In this story, Brent is the bottleneck. Part of applying the 5 Step Process of Ongoing Improvement in this scenario is to ensure that the constraint is not allowed to be wasting any time:
- It should never be waiting on any other resource for anything
- It should always be working on the highest priority commitment
The Kanban board is useful is this regard, as it helps visualize and limit the flow of work to the constraint.
Being able to take needless work out of the system is more important than being able to put more work into the system. Guide this process by outcomes - not processes or controls. Audit work is one example - it does not increase throughput.
The Four Types of Work
- Business Projects: Business initiatives, most of the development work.
- IT Operations Projects: Infrastructure and IT Operations. Creating new environments, automating things etc. Often not tracked properly. These create problems when Operations are already under stress.
- Changes: Often generated from the two previous types of work. Updating and changing different systems.
- Unplanned work: Incidents and problems caused by technical debt. This comes at the expense of planned work.
The Unicorn Project/DevOps Handbook
The Central Conflict: Development is tasked with responding to changes in the market and deploying features as quickly as possible. IT Operations, on the other hand, is tasked with providing customers with IT service that is stable, reliable and secure. These two goals are diametrically opposed.

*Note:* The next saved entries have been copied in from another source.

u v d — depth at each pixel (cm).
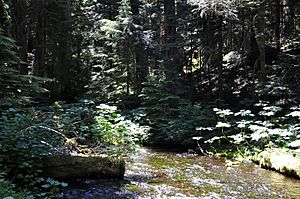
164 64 1634
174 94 1545
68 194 661
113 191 692
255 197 676
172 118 1490
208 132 1333
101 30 1861
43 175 713
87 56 2025
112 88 1842
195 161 1045
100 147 892
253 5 1384
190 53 1748
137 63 1855
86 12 2058
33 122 716
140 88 1800
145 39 1725
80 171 760
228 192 707
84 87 1953
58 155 740
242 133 1215
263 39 1401
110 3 2114
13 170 681
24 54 1689
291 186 760
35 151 676
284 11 1694
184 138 1342
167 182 778
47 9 1933
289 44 1678
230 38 1672
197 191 711
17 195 521
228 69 1783
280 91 1259
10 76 958
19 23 1666
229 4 1298
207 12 1399
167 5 1812
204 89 1705
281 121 1212
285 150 986
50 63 2045
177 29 1767
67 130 823
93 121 965
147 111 1562
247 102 1376
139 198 654
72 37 2019
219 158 1102
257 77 1570
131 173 855
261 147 1098
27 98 1026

The Value Stream: The sequence of activities an organization undertakes to deliver upon a customer request. This is measured by three metrics: lead time, process time (or touch time), and percent complete and accurate (%C/A).
The Three Ways
Flow. This increases the speed of work from Development, to Operations, to the customer.
- Make work visible: Kanban boards, limiting WIP by setting column limits
- Reduce batch sizes: Small batch sizes decrease WIP, and allow faster detection of errors.
- Reduce handoffs: Many handoffs cause a loss of context as to the goal actually being sought. E.g. multiple emails required for approvals and so on.
Typical progression of constraints in an organization:
- Environment Creation
- Code Deployment
- Test setup and run
- Overly tight architecture (code changes requiring approvals)
- Development/Product Owners (the ideal area where constraints should lie)
Feedback. Enables fast and constant flow of feedback from Operations to Development.
- Telemetry: Automated build, integration and tests provide early feedback on failures.
- Swarming: When a problem is identified, all developers are alerted. This shares knowledge and prevents problems from spreading throughout the company (Toyota Andon cord example).
- Push Quality Closer to the Source: Allow developers to run tests themselves, instead of requiring QA.
- Optimize for Downstream Work Centers: Prioritize operational, non-functional requirements (e.g. architecture, performance, security) as much as user features.
Continual Learning and Experimentation. The creation of a high-trust culture, reinforcing that we are all learners who must take risks in our daily work.
- Blameless post-mortems: By removing blame, you remove fear; by removing fear, you enable honesty; and honesty enables prevention.
- Institutionalize the improvement of daily work: Reduce technical debt. E.g. reserving cycles in each development interval, or scheduling kaizen blitzes.
- Transform local discoveries into global improvements: Share code, post-mortems
- Stress test: Inject network failures, server errors to increase resilience.